A Purple Place for Dying
- First edition cover
- Author: John D. MacDonald
- Language: English
- Series: Travis McGee
- Genre: Mystery
- Publisher: Fawcett Publications
- Publication date: June 6, 1964
- Publication place: United States
- Media type: Print (paperback)
- Pages: 158
- ISBN: 978-0-449-22438-0
- OCLC: 34612267
- Preceded by: Nightmare in Pink
- Followed by: The Quick Red Fox

= A Purple Place for Dying =

Book by John D. MacDonald

A Purple Place for Dying (1964) is the third novel in the Travis McGee series by John D. MacDonald.

==Plot summary==
McGee is drawn away from his usual haunt of Florida by a job offer from Mona Yeoman, who suspects that her estranged husband has stolen from her considerable trust fund. Before the investigation begins, Mona is murdered before McGee's eyes by an unseen gunman. By the time he summons the police to the scene, her body has disappeared. McGee then sets out to solve her murder.

The back of the first edition reads, "McGee did not like Mona Fox Yeoman. She seemed artificial and self-important. She was provocative rather than seductive, a dare more than a desire. She made a man want to shake her up, to mat that twenty-five dollar hairdo and knock that lady-of-the-manor style of hers on its can. --- But nobody ever would. Because in one minute she was a big creamy bitch standing right next to McGee - and suddenly she was fallen cooling flesh skittering into the dust with a hole as big as your fist through her wishbone. For McGee that should have been it. The client was dead. No fee. No tears. Forget it, bot. Pick up and pack out. --- Yeah. Sure. You better believe it. --- Not McGee."
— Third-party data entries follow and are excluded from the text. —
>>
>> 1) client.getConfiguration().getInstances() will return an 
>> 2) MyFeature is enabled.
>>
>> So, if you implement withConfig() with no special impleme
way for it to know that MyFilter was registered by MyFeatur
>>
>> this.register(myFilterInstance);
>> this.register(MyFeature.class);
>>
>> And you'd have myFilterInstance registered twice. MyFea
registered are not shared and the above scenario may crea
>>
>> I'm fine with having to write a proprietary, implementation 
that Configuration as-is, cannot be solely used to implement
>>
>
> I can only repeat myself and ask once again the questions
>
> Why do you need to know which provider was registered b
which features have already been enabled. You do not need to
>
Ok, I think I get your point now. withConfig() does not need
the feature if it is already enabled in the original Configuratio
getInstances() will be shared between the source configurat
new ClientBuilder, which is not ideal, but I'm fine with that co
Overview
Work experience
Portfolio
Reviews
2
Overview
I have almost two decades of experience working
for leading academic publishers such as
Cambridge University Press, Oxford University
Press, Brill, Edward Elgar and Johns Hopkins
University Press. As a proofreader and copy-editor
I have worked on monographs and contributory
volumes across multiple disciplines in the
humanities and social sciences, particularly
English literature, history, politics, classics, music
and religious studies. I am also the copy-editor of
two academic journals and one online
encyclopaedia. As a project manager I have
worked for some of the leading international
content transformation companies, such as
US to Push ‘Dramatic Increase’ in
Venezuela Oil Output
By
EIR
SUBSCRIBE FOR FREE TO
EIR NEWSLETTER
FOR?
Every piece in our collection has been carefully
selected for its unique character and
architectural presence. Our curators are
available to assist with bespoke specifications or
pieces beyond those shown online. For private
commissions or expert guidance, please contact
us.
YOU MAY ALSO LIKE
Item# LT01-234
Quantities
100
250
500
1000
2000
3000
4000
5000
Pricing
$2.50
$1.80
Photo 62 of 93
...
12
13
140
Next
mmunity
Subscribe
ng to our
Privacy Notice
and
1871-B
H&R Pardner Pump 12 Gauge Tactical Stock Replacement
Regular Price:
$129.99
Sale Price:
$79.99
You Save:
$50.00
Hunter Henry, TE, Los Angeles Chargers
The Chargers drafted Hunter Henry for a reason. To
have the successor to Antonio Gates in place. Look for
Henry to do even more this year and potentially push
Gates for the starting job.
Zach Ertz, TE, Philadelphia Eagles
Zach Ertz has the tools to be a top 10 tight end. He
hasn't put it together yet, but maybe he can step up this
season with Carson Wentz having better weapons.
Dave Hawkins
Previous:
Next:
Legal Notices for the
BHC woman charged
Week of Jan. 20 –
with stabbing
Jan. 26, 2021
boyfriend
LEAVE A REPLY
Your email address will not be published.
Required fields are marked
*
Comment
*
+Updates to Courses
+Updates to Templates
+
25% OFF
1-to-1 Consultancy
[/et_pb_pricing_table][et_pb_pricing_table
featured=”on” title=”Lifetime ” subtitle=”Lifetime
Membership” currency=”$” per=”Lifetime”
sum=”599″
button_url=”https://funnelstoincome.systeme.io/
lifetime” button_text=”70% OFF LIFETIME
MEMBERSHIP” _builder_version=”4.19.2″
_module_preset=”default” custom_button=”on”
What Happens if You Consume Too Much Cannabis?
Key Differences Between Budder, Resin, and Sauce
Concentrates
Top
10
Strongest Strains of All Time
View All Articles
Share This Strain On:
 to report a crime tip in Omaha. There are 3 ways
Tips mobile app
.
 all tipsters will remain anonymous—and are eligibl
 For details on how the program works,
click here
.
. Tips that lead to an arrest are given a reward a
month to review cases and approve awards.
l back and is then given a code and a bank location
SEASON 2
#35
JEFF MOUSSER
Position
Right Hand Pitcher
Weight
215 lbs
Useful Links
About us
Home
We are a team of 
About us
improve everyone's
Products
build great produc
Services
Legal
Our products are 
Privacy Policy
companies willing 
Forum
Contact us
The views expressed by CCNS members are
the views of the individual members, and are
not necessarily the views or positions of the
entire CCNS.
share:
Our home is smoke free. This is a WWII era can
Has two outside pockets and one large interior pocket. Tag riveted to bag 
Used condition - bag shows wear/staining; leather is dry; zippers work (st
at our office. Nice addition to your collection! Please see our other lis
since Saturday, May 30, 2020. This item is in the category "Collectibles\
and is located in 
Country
The book takes place in "Esmeralda County." The state is not mentioned, but it states that the county is fairly populous. There is an Esmeralda County in Nevada, but it is the least populated county in Nevada. Other geographic references in the book, such as the Phoenix airport, seem to indicate the book takes place in Arizona.

==Popular culture==

Although Tales from Margaritaville was published by Jimmy Buffett in 1989, he wrote an updated preface published in 2002. In it he tells a story of finding a copy of A Purple Place for Dying at a flea market in Huahine in French Polynesia. Jimmy Buffett writes, "Six thousand miles away from slip F-18 at the Bahia Mar yacht basin in Ft. Lauderdale, I read the opening lines. That afternoon, leaning against a palm tree, I finished the book, and as beautiful as paradise was, Travis McGee had rekindled my love for the quirky and insane things that were Florida to me, and I missed them."

Although Buffett refers to McGee in Florida, this Travis McGee novel does not take place in Florida, but rather in the American West.